VIET NAM – THE COUNTRY OF PEACE
Vietnam is officially known in English as the “Socialist Republic of Vietnam”, sometimes abbreviated as SRV. The full name in Vietnamese is Cong Hoa Xa Hoi Chu Nghia Viet Nam. In common usage, Vietnamese use two words “Viet Nam”, and Americans use a single word “Vietnam”.
Vietnam is part of South East Asia, bordered by ocean on the east and south, with China to the north and Cambodia and Laos to the west. Vietnam is about the size of New Mexico (329,560 sq km), but shaped in a long, narrow “S”.
Vietnam has a hot tropical climate in the south and a monsoon climate in the north. The hot, rainy season lasts May to September and warm, dry season is October to March.
Vietnam is a communist country. Religion, speech, press and other aspects of society remain under central control. Since Vietnam’s “doi moi” (renovation) in 1986, Vietnam’s economy and, to some extent, policies have become increasingly modernized and less restrictive.
Vietnam’s flag is bright red with a yellow star. The red represents blood spilt during the country’s fight for independence. The star represents Vietnam’s unity and the points on the star represent the union of the people working together in building socialism. (Vietnam flag craft for children.)
Vietnam is a populated country of over 90 million people. Although the villages have played a key role in Vietnam’s psyche and social order, most people now live in the major cities where jobs are more plentiful. Due to the war, there are fewer older men in Vietnam (although they still are predominant in the government) and many younger people. Military service is still compulsory for 2 years.
The literacy rate is impressively high (over 90% are able to read). However, Vietnam is still a relatively poor and less healthy country.
Vietnamese is the primary language. It is a tonal language, relatively easy to read but difficult to speak. Luckily, English is growing in popularity. Some French is spoken in the North. Khmer and related languages are spoken in some areas.
Trade agreements and increased modernization are making a great improvement in quality of life for Vietnamese and Vietnam’s visitors. Tourism is increasing with better transportation, services and accommodations. Major exports are crude oil, marine products, rice, coffee and tea, rubber and clothing.
Vietnam’s Three Regions
Map showing the major cities of Vietnam. Vietnam is traditionally divided into three regions (North, South and Central) based on years of history, occupation and geopolitical settlement. These regions are known among Vietnamese for differences in dialect, food, history, culture and temperament of the people.

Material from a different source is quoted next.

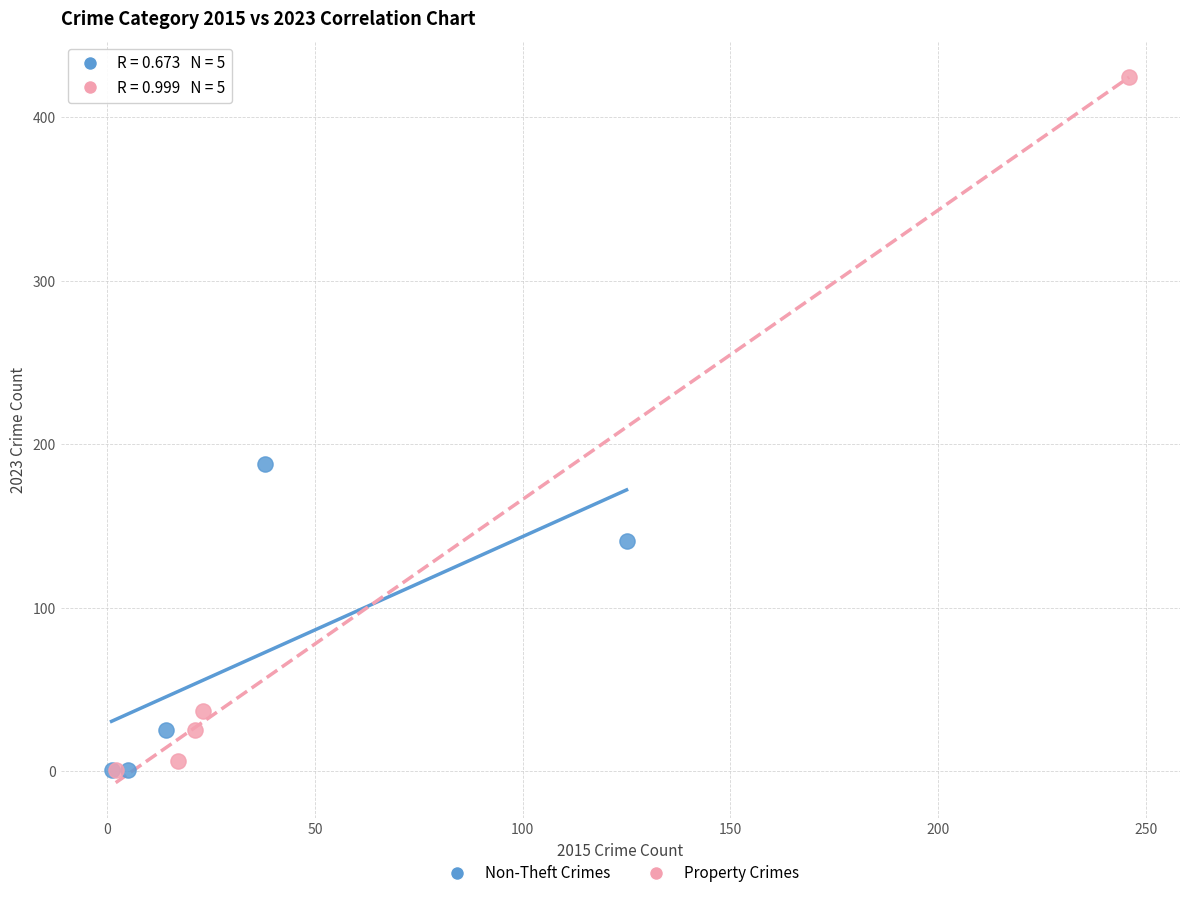

Which series contains the highest Y value?

Property Crimes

Vietnam’s Cities and Provinces
Hanoi is Vietnam’s capital, and the location of Vietnam’s central government. Hanoi was the former capital of North Vietnam under the French and during the war. It is an older gracious city. Ho Chi Minh City (formerly knew as Saigon) was the capital of South Vietnam. It is the second largest city, and is a leader in business. Ho Chi Minh City is sprawling and vibrant, with a large Chinese center. Vietnam has 5 major cities or municipalities (city-provinces): Can Tho, Da Nang, Hai Phong, Ha Noi, and Ho Chi Minh and 63 provinces. Most of these allow international adoption.
Vietnam’s Important Holidays
The most important holiday celebrated in Vietnam, and indeed by Vietnamese people worldwide is Tet, The Vietnamese New Year. Tet is commonly described as Christmas, Thanksgiving and your birthday all celebrated at once. The second most celebrated Vietnamese holiday is the Mid-Autumn-Festival. This celebration honors the harvest time and family. There are many other Vietnamese holidays, religious and non-religious, wide-spread and local, influenced by Chinese culture or unique to Vietnam. Most Families of Children from Vietnam chapters celebrate both Tet and Tet Trung Thu, either with their local Vietnamese community organizations or independently.